Miroir nocturne de Naissance d'une passion qui débutait avant ma mise au monde, ce roman commence avec ma mort, mes obsèques et ce qui s'ensuit logiquement, me semble-t-il, une descente aux enfers. Toutefois, ces enfers sont peu chrétiens et relativement frais. On s'y promène dans une semi-obscurité d'où émergent des pans de l'ancienne réalité, des rues, un village, un appartement, moins solides que ceux de jadis mais suffisants pour survivre à peu près. J'y retrouve mon ancien coiffeur, Léon, et mon dentiste, trépassés avant moi, ainsi qu'une petite Camille ardemment désirée jadis. Aux enfers, tout est possible et permis, on peut boire et fumer, se gaver et faire l'amour avec Camille, peu importe ; mais en même temps, plus rien n'a la même saveur, tout est plus fade et nous laisse sur notre faim à jamais. Les choses se gâtent lorsque j'apprends par Léon (qui reste en contact avec le monde des vivants, là-haut), que ma biographie « autorisée » va être publiée par les soins de Samuel, mon exécuteur testamentaire, dont je crains les éventuelles révélations.

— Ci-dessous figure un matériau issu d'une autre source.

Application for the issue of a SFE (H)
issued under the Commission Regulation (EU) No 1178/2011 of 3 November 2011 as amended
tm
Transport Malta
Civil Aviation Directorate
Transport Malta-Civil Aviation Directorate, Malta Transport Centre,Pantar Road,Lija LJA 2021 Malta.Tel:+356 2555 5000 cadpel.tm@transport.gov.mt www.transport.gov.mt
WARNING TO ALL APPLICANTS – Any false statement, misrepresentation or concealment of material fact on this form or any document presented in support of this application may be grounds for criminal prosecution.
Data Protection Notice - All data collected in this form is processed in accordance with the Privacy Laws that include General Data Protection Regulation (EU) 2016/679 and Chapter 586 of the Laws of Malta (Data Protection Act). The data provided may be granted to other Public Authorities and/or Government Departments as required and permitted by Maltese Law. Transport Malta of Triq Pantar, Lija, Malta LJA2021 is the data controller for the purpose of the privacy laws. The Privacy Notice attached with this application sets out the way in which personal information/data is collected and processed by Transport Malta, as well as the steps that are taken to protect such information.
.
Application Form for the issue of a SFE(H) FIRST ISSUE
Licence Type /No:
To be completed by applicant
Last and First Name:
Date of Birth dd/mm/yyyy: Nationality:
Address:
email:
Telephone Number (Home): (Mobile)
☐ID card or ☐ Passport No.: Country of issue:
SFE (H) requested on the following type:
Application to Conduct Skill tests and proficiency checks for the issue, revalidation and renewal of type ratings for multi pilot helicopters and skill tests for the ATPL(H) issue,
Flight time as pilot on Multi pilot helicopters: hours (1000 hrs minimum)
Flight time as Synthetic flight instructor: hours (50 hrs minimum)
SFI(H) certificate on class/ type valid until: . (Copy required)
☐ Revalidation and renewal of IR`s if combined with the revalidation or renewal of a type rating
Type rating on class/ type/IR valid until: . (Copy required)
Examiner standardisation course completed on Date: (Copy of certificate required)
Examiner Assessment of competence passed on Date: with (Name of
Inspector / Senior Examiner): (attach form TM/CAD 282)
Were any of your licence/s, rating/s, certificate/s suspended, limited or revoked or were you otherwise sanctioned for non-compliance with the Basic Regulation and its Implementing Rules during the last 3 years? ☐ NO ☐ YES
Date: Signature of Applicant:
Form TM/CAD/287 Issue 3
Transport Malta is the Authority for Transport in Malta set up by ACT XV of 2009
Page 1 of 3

La deuxième partie relate ma rencontre autrefois avec le jeune Samuel encore adolescent, en vacances avec sa tante Apolline, à Venise où j'assistais à un colloque de psychanalyse orchestré par le peu scrupuleux professeur Tiramisu. Apolline venant à mourir, j'adoptais Samuel auquel je m'attachais de plus en plus, en faisant au fil des ans mon secrétaire particulier.

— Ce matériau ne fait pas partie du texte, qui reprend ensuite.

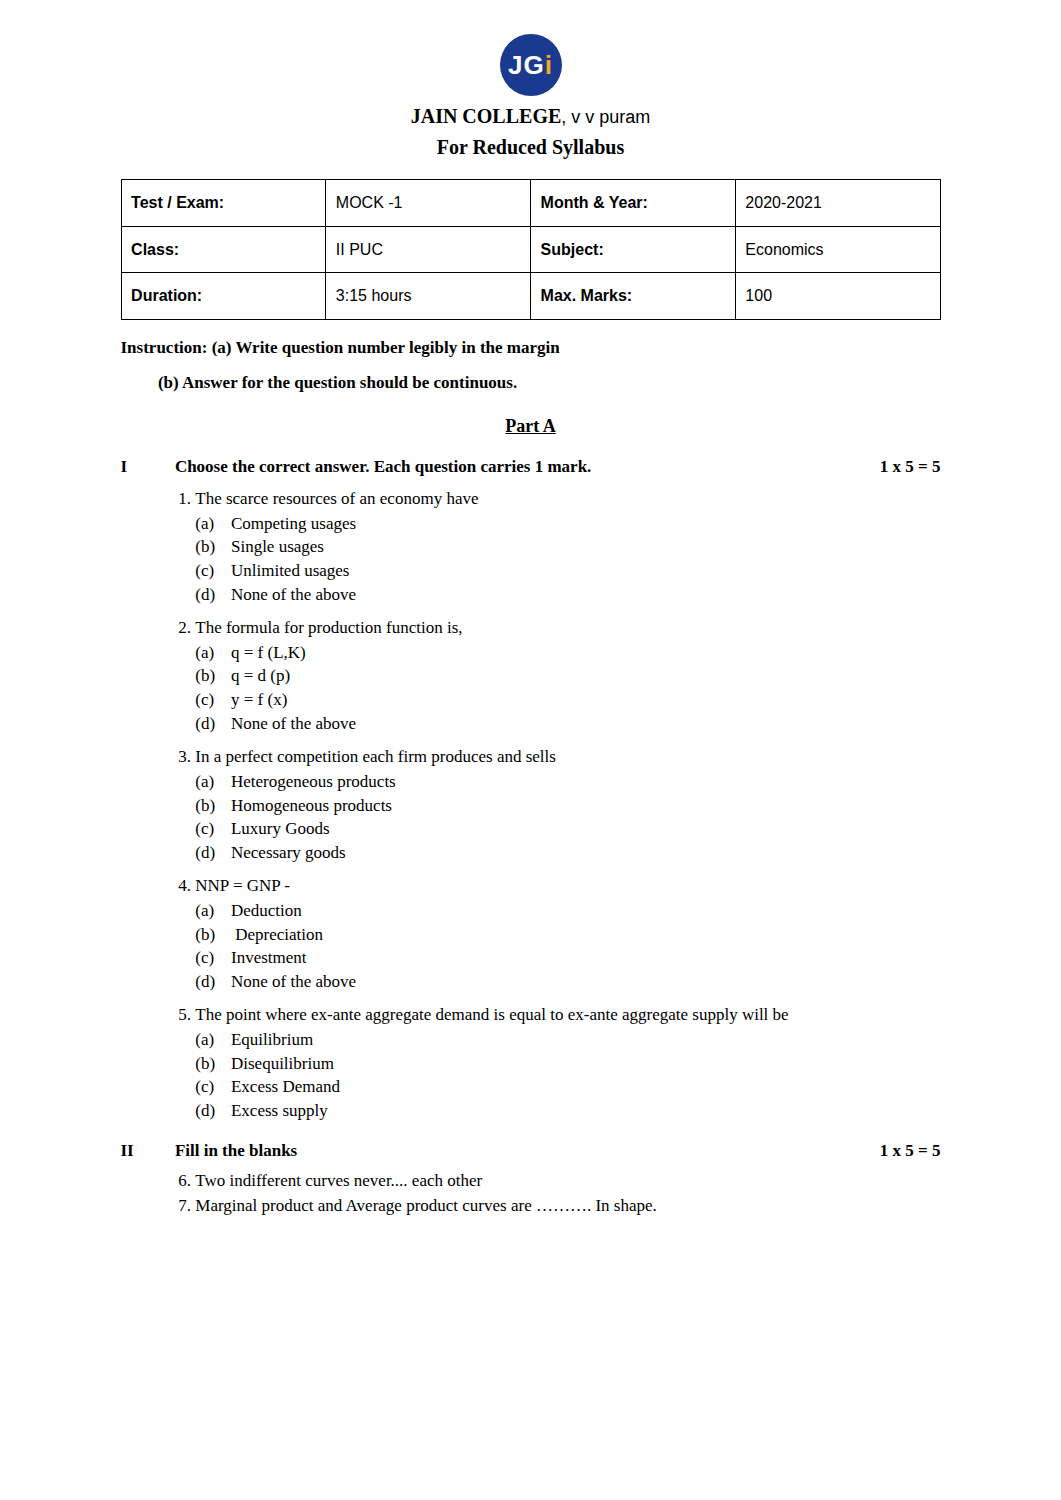JGi
JAIN COLLEGE, v v puram
For Reduced Syllabus
| Test / Exam: | MOCK -1 | Month & Year: | 2020-2021 |
| Class: | II PUC | Subject: | Economics |
| Duration: | 3:15 hours | Max. Marks: | 100 |
Instruction: (a) Write question number legibly in the margin (b) Answer for the question should be continuous.
Part A
I Choose the correct answer. Each question carries 1 mark. 1 x 5 = 5
The scarce resources of an economy have
(a) Competing usages
(b) Single usages
(c) Unlimited usages
(d) None of the above
The formula for production function is,
(a) q = f (L,K)
(b) q = d (p)
(c) y = f (x)
(d) None of the above
In a perfect competition each firm produces and sells
(a) Heterogeneous products
(b) Homogeneous products
(c) Luxury Goods
(d) Necessary goods
NNP = GNP -
(a) Deduction
(b) Depreciation
(c) Investment
(d) None of the above
The point where ex-ante aggregate demand is equal to ex-ante aggregate supply will be
(a) Equilibrium
(b) Disequilibrium
(c) Excess Demand
(d) Excess supply
II Fill in the blanks 1 x 5 = 5
Two indifferent curves never.... each other
Marginal product and Average product curves are ………. In shape.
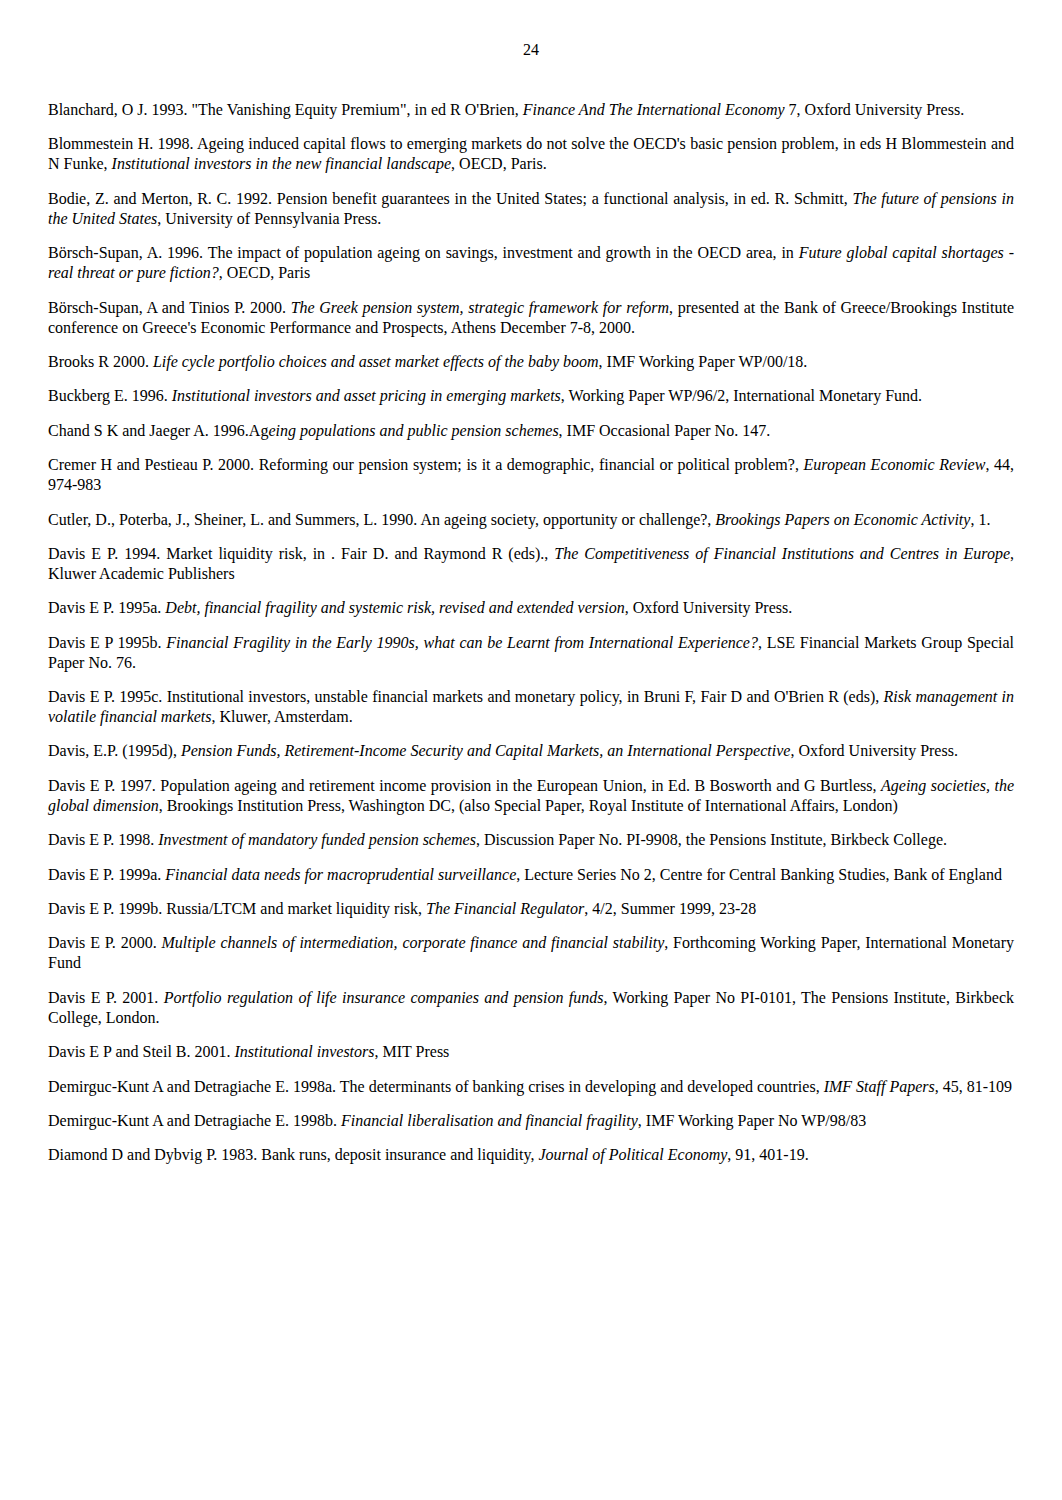24
Blanchard, O J. 1993. "The Vanishing Equity Premium", in ed R O'Brien, Finance And The International Economy 7, Oxford University Press.
Blommestein H. 1998. Ageing induced capital flows to emerging markets do not solve the OECD's basic pension problem, in eds H Blommestein and N Funke, Institutional investors in the new financial landscape, OECD, Paris.
Bodie, Z. and Merton, R. C. 1992. Pension benefit guarantees in the United States; a functional analysis, in ed. R. Schmitt, The future of pensions in the United States, University of Pennsylvania Press.
Börsch-Supan, A. 1996. The impact of population ageing on savings, investment and growth in the OECD area, in Future global capital shortages - real threat or pure fiction?, OECD, Paris
Börsch-Supan, A and Tinios P. 2000. The Greek pension system, strategic framework for reform, presented at the Bank of Greece/Brookings Institute conference on Greece's Economic Performance and Prospects, Athens December 7-8, 2000.
Brooks R 2000. Life cycle portfolio choices and asset market effects of the baby boom, IMF Working Paper WP/00/18.
Buckberg E. 1996. Institutional investors and asset pricing in emerging markets, Working Paper WP/96/2, International Monetary Fund.
Chand S K and Jaeger A. 1996.Ageing populations and public pension schemes, IMF Occasional Paper No. 147.
Cremer H and Pestieau P. 2000. Reforming our pension system; is it a demographic, financial or political problem?, European Economic Review, 44, 974-983
Cutler, D., Poterba, J., Sheiner, L. and Summers, L. 1990. An ageing society, opportunity or challenge?, Brookings Papers on Economic Activity, 1.
Davis E P. 1994. Market liquidity risk, in . Fair D. and Raymond R (eds)., The Competitiveness of Financial Institutions and Centres in Europe, Kluwer Academic Publishers
Davis E P. 1995a. Debt, financial fragility and systemic risk, revised and extended version, Oxford University Press.
Davis E P 1995b. Financial Fragility in the Early 1990s, what can be Learnt from International Experience?, LSE Financial Markets Group Special Paper No. 76.
Davis E P. 1995c. Institutional investors, unstable financial markets and monetary policy, in Bruni F, Fair D and O'Brien R (eds), Risk management in volatile financial markets, Kluwer, Amsterdam.
Davis, E.P. (1995d), Pension Funds, Retirement-Income Security and Capital Markets, an International Perspective, Oxford University Press.
Davis E P. 1997. Population ageing and retirement income provision in the European Union, in Ed. B Bosworth and G Burtless, Ageing societies, the global dimension, Brookings Institution Press, Washington DC, (also Special Paper, Royal Institute of International Affairs, London)
Davis E P. 1998. Investment of mandatory funded pension schemes, Discussion Paper No. PI-9908, the Pensions Institute, Birkbeck College.
Davis E P. 1999a. Financial data needs for macroprudential surveillance, Lecture Series No 2, Centre for Central Banking Studies, Bank of England
Davis E P. 1999b. Russia/LTCM and market liquidity risk, The Financial Regulator, 4/2, Summer 1999, 23-28
Davis E P. 2000. Multiple channels of intermediation, corporate finance and financial stability, Forthcoming Working Paper, International Monetary Fund
Davis E P. 2001. Portfolio regulation of life insurance companies and pension funds, Working Paper No PI-0101, The Pensions Institute, Birkbeck College, London.
Davis E P and Steil B. 2001. Institutional investors, MIT Press
Demirguc-Kunt A and Detragiache E. 1998a. The determinants of banking crises in developing and developed countries, IMF Staff Papers, 45, 81-109
Demirguc-Kunt A and Detragiache E. 1998b. Financial liberalisation and financial fragility, IMF Working Paper No WP/98/83
Diamond D and Dybvig P. 1983. Bank runs, deposit insurance and liquidity, Journal of Political Economy, 91, 401-19.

Dans la troisième partie, j'explique en effet la difficulté de mes relations avec ma compagne Véra, dont j'ai eu un fils peu viable, vite confié à un ami médecin travaillant au Muséum d'Histoire Naturelle, rue Buffon, où je m'installe parmi les monstres conservés dans le formol pour écrire le mystère de ma paternité, la douleur étrange de ce « fils gothique ».

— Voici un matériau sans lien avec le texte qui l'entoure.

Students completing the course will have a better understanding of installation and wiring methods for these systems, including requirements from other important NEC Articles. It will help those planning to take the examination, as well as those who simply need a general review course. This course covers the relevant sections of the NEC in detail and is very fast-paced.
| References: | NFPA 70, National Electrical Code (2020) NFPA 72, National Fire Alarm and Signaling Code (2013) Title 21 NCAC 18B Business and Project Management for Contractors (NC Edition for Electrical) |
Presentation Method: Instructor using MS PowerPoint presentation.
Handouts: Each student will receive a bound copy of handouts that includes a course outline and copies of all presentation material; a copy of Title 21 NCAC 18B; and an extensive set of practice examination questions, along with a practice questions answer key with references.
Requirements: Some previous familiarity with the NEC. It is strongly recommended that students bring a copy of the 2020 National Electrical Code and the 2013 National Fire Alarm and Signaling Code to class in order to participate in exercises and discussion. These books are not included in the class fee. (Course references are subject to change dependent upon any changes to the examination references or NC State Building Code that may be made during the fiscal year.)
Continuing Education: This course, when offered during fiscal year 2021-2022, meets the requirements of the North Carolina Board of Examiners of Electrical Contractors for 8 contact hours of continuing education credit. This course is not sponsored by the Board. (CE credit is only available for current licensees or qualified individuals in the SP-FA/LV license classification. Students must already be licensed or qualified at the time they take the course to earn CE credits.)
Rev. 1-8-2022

Ce que j'en pense aujourd'hui  :

Ce livre est bien mon fils gothique à moi, et j'ai pour lui plus d'affection que pour d'autres comme on peut préférer le plus bizarre de ses enfants. En fait, ce livre post mortem était un contrepoint logique au précédent conçu ante vitam . Il s'agissait pour moi de poser ainsi les deux butoirs symboliques du rayon de bibliothèque que je serais amené à produire ensuite, si Dieu me prêtait vie, chaque nouvel ouvrage venant se placer entre ces deux presse-livres. La présence de la faucheuse me serrait de près alors, divers suicides d'ami(e)s, en cours d'écriture, et la mort brutale de ma mère en 87 finirent par donner un écho grave et angoissé au dernier tiers du roman commencé pourtant dans l'allégresse. La description du fonctionnement des enfers m'a rempli d'une gaieté macabre et légère, de même que la partie vénitienne. Il faut croire qu'il y a des livres qu'on échafaude d'abord pour soi, sans s'en rendre compte. Le public de Naissance ne m'a pas suivi dans mes dédales souterrains, effrayé par ces perspectives funestes et ouvertement fantaisistes. En cela, l'Objet... n'était pas plus fictif ni moins réaliste que son prédécesseur ; mais les lecteurs qui s'étaient aisément identifiés aux enfants à la plage de l'après-guerre n'entendaient pas descendre outre-tombe avec moi, même pas en imagination, ce qui me confirma dans l'analyse du succès comme malentendu.